There are more possible scenarios (hackers, thieves, auditors, the FBI), but
if you're thinking about Dud, Flood, & Bud, you're in better shape than most
people are.

------
kator
We live in a sad world where most companies don't have a real disaster
recovery plan. Many times in my career I've had customers ask me to save them
because they "thought" they were backing up but when they went to restore from
the {tape|floppy|backup disk} media they found it to be corrupt.

Backup and Disaster recovery strategies seem really easy until you think
through all the failure modes and realize the old axiom "You don't know what
you don't know" is there to make your life full of pain and suffering.
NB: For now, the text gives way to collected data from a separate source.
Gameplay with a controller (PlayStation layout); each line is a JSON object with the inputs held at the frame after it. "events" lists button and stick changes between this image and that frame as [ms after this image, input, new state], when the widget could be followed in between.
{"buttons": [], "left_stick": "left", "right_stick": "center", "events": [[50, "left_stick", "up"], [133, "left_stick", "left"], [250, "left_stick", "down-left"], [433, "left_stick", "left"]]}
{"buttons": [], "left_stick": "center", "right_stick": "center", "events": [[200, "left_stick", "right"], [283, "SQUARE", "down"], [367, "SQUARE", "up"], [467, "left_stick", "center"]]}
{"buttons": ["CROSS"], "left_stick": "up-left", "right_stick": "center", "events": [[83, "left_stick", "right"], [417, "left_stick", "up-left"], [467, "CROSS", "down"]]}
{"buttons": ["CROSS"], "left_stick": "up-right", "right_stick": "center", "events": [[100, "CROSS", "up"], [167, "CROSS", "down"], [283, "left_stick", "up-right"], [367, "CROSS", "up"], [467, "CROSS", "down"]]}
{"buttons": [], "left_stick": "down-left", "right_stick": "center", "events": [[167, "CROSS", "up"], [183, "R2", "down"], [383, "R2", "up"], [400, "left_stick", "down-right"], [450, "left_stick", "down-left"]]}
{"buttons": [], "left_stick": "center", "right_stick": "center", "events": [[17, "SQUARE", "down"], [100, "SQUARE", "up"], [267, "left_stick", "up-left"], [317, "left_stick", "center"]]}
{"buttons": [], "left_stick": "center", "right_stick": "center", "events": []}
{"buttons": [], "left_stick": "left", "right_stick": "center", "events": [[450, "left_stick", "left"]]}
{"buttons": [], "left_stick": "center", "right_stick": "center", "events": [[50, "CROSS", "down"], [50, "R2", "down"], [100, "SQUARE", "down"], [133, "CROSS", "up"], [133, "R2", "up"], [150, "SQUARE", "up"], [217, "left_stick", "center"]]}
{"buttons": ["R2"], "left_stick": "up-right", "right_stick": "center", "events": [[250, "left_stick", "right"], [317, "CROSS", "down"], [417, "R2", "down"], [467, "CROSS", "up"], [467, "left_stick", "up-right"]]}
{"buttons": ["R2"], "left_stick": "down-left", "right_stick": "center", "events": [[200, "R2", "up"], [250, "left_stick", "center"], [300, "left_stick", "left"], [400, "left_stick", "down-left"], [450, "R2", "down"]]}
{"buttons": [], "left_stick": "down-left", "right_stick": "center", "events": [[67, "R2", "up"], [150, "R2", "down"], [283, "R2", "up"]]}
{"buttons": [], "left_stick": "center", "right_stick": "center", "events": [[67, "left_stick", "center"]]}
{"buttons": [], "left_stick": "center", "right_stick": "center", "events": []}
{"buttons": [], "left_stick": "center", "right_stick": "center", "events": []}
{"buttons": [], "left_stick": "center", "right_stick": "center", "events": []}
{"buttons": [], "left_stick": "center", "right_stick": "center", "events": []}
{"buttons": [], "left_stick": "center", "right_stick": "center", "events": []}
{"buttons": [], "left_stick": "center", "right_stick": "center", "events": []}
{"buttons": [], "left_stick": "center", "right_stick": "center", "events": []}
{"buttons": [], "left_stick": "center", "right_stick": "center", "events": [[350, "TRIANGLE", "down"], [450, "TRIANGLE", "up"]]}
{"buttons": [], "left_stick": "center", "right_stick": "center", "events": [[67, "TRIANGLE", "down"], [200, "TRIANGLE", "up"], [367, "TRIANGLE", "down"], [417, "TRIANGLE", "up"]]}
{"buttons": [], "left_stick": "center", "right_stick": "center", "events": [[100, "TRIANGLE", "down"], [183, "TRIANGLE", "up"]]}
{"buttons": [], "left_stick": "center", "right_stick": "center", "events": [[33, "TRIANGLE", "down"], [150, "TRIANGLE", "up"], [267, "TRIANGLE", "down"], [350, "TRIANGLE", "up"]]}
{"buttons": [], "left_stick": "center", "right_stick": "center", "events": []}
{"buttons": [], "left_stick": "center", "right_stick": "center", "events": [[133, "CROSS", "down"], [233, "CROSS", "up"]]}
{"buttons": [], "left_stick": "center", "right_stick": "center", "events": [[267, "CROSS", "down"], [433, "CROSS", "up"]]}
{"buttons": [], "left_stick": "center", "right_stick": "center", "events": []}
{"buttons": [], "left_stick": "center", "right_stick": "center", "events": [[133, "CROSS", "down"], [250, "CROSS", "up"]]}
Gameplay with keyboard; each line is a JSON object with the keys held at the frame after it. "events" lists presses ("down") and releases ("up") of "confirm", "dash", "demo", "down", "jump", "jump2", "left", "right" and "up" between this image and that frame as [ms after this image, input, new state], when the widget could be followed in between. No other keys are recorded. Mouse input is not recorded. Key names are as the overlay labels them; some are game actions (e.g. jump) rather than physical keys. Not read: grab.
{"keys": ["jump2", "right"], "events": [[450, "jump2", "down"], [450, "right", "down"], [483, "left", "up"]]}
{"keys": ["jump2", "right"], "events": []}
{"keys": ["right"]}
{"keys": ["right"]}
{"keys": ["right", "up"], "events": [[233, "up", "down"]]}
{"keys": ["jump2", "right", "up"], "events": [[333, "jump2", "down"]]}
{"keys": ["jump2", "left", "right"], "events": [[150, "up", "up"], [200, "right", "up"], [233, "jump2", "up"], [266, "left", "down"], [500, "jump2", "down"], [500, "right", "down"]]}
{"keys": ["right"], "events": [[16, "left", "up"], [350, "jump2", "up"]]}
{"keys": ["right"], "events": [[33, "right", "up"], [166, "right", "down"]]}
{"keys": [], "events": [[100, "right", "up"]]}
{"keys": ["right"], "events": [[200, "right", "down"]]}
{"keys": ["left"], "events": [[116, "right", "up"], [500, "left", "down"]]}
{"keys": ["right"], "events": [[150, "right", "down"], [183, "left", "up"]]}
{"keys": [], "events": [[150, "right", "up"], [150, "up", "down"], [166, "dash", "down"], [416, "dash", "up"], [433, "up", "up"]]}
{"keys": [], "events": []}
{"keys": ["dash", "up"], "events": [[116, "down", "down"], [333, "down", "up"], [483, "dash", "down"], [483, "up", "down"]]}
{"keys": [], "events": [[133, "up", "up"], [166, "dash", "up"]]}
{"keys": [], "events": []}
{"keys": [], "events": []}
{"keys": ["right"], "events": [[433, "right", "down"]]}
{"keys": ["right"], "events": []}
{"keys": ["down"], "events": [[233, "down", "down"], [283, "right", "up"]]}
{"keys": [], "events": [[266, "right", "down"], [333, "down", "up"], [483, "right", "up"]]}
Years ago my customers would literally restore their entire environments onto
new metal to verify they had a working disaster recovery plan. Today most
clients think having a "cloud backup" is awesome.. Until they realize in the
moment of disaster that they are missing little things like license keys for
software, network settings, passwords to local admin on windows boxes etc.

------
pja
RAID is not a backup strategy. RAID is an _availability_ strategy.
Unfortunately, it appears that many people don't understand the distinction.

------
gaius
_The community has discussed the idea of adding a feature to specify a minimum
streaming replication delay_

This is a feature of Oracle, the redo logs are replicated to the standbys as
normal, so you have an up to date copy of them on the standby, but only
applied after an x hour delay. You can roll the standby forward to any
intervening point in time and open it read-only to copy data out.

Less need of it these days with Flashback, of course, but it saved a lot of
bacon.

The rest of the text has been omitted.